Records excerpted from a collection

____

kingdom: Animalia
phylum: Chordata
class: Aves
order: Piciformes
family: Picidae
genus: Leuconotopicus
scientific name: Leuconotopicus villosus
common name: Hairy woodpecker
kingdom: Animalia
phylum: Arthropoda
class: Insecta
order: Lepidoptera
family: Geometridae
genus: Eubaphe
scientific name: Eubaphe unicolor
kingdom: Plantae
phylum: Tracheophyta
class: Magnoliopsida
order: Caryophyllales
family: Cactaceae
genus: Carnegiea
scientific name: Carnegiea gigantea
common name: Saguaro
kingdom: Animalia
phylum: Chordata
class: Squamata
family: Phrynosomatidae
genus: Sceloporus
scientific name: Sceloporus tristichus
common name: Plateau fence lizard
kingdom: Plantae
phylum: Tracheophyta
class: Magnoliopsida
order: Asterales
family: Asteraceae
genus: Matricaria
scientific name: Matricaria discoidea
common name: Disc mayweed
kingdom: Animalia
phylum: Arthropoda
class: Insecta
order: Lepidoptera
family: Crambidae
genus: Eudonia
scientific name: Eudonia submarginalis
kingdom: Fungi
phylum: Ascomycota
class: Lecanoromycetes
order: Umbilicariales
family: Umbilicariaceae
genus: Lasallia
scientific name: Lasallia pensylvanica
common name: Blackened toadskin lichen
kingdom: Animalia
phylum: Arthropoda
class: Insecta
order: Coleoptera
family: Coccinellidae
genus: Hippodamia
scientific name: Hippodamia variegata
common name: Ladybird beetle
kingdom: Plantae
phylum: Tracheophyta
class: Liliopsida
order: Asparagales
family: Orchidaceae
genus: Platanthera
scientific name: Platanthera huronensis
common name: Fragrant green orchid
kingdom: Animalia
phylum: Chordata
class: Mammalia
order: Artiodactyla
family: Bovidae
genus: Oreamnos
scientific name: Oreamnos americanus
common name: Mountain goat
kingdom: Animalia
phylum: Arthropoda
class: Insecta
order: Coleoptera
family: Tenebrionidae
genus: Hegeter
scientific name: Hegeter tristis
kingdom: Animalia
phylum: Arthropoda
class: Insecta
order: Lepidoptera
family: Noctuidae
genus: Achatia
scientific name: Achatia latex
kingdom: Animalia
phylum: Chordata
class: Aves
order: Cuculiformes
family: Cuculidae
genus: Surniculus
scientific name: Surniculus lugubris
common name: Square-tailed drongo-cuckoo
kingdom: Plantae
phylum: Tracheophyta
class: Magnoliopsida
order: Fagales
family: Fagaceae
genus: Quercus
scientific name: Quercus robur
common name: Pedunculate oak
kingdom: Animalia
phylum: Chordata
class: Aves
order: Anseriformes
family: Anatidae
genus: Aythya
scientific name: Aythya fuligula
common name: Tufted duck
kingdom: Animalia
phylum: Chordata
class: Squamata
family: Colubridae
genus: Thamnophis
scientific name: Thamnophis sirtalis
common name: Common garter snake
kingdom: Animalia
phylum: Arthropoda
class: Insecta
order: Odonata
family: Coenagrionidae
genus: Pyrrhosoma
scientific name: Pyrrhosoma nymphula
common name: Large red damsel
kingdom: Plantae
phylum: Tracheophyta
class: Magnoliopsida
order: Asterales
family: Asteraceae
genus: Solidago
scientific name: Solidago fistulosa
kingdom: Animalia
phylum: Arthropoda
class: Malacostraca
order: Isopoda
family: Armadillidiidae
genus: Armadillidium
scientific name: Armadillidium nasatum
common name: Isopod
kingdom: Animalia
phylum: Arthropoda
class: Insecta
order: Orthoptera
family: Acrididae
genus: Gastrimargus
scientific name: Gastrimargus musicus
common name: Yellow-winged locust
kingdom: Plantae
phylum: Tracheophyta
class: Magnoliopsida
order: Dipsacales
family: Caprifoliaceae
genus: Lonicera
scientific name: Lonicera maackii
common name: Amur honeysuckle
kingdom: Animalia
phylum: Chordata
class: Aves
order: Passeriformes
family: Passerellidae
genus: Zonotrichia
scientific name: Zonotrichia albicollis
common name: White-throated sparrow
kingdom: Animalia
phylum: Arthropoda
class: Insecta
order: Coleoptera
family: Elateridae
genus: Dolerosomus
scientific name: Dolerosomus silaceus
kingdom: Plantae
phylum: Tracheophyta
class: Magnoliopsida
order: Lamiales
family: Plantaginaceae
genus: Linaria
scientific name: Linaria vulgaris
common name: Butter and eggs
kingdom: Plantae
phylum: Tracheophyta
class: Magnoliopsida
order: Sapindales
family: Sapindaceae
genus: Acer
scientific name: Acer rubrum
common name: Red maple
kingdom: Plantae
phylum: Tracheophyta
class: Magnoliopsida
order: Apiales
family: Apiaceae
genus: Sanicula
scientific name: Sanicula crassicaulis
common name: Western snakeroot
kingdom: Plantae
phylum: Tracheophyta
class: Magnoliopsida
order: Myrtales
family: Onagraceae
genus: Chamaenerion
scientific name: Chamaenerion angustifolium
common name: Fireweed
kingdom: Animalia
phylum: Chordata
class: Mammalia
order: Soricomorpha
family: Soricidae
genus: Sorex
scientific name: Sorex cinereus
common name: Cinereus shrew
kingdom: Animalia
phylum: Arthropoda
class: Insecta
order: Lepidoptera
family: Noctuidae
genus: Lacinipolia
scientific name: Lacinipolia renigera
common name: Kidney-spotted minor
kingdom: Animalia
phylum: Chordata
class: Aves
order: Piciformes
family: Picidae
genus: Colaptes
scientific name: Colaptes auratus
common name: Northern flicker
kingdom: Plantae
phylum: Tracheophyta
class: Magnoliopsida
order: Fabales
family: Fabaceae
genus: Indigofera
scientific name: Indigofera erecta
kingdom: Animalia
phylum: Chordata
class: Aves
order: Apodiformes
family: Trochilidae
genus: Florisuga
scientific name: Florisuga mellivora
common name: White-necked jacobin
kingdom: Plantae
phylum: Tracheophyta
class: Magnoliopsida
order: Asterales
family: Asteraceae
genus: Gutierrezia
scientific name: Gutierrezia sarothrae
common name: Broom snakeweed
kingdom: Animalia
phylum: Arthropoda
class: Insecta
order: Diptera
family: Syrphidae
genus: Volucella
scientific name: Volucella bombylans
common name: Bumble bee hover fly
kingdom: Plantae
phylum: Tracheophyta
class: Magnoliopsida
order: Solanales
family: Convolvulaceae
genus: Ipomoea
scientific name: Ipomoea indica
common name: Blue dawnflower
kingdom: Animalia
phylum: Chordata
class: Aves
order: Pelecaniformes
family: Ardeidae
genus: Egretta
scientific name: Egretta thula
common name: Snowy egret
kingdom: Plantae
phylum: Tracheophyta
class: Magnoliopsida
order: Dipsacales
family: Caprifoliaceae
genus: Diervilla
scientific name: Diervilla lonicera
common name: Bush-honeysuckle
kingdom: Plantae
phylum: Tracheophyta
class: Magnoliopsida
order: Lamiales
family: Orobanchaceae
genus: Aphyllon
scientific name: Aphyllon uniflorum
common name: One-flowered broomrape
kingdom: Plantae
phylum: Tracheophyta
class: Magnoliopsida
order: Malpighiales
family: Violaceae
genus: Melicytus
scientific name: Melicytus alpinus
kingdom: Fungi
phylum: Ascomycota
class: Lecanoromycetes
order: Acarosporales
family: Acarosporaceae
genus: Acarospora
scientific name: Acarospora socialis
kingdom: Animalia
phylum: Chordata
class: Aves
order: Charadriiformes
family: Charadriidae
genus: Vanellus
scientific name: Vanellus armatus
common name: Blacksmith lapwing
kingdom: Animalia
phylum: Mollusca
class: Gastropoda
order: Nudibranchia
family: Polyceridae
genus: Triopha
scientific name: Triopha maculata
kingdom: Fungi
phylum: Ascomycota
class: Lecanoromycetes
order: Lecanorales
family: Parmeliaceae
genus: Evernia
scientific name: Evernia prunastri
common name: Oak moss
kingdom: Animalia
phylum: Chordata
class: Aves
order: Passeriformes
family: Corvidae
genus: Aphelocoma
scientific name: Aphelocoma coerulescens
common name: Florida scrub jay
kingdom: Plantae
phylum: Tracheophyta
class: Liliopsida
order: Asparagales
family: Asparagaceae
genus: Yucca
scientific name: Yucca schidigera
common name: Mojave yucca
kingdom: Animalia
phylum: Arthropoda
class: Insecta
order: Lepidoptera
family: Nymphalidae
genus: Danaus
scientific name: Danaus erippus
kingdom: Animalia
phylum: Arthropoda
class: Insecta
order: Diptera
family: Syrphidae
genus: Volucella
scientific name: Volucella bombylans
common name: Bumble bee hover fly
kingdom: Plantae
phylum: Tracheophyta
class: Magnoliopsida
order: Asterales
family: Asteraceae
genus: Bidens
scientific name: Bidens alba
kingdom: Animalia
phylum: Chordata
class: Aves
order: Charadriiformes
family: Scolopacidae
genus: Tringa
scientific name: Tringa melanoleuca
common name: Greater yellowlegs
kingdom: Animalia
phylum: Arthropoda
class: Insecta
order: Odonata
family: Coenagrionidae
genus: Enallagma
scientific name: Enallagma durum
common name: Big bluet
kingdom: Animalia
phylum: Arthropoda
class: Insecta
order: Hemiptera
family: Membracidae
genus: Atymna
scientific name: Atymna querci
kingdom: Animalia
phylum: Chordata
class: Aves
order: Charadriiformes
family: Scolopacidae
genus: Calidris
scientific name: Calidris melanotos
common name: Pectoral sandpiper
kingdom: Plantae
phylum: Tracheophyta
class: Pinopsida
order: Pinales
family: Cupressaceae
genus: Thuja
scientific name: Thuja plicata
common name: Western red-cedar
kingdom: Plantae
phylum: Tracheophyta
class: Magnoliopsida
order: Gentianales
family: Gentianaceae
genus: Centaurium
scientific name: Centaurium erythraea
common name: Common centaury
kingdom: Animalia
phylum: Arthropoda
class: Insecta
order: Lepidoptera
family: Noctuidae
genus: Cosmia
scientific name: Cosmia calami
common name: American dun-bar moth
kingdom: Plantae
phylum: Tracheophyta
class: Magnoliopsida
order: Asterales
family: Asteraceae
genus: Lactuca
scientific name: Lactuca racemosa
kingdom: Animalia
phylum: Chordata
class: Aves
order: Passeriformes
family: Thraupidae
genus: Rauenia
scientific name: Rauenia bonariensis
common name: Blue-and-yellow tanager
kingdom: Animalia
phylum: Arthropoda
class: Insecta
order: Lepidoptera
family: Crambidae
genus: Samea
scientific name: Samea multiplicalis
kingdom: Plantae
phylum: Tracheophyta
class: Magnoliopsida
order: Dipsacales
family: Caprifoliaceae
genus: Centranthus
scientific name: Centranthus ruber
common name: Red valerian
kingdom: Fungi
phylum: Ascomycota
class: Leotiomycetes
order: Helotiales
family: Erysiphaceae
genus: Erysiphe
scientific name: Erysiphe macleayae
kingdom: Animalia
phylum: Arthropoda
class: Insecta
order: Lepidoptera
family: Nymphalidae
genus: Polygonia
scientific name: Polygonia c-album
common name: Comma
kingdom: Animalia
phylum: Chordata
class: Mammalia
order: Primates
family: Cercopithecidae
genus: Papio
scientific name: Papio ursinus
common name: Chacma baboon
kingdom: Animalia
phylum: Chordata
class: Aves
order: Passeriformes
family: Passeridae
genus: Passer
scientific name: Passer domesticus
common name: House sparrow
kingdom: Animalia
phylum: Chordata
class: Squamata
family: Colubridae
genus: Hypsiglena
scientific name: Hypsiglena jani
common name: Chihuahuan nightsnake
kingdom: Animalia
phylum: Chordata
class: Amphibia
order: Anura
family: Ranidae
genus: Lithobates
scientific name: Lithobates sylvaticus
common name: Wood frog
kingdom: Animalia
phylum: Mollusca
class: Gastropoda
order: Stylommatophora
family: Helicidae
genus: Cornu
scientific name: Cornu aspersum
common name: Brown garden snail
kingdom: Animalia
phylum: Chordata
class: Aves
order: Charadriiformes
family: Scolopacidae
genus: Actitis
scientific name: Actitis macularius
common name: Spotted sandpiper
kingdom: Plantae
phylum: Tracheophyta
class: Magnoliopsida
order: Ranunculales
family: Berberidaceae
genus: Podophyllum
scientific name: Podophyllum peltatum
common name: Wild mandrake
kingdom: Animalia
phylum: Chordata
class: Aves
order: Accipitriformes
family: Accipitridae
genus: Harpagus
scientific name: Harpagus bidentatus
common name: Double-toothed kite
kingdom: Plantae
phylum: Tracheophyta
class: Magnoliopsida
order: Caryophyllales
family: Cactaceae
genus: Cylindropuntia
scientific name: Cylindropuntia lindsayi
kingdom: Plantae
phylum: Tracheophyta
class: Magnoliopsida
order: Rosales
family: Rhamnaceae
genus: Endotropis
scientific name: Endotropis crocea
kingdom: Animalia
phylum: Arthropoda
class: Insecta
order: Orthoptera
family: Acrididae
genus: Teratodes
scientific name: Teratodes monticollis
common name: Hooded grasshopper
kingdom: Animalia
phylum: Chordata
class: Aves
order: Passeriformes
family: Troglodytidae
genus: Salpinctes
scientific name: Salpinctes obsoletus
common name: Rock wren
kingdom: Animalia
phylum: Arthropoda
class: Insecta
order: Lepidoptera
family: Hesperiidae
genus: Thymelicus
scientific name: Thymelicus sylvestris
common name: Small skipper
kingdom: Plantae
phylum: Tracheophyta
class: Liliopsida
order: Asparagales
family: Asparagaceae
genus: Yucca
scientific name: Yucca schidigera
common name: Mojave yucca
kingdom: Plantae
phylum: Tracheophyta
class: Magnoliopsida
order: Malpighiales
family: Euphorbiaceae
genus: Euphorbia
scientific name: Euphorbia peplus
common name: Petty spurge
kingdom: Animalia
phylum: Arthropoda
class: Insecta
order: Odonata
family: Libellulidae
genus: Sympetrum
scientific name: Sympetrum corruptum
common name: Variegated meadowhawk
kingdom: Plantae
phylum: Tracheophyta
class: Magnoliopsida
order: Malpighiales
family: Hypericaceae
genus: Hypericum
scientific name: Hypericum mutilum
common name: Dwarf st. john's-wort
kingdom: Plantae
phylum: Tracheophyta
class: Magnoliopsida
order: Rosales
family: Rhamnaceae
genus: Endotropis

____

Could you swap "phylum" for "division" in the lines running from the one holding "common name: Variegated meadowhawk" through the end of the lines, inclusive, and write those lines out again with nothing else altered?

common name: Variegated meadowhawk
kingdom: Plantae
division: Tracheophyta
class: Magnoliopsida
order: Malpighiales
family: Hypericaceae
genus: Hypericum
scientific name: Hypericum mutilum
common name: Dwarf st. john's-wort
kingdom: Plantae
division: Tracheophyta
class: Magnoliopsida
order: Rosales
family: Rhamnaceae
genus: Endotropis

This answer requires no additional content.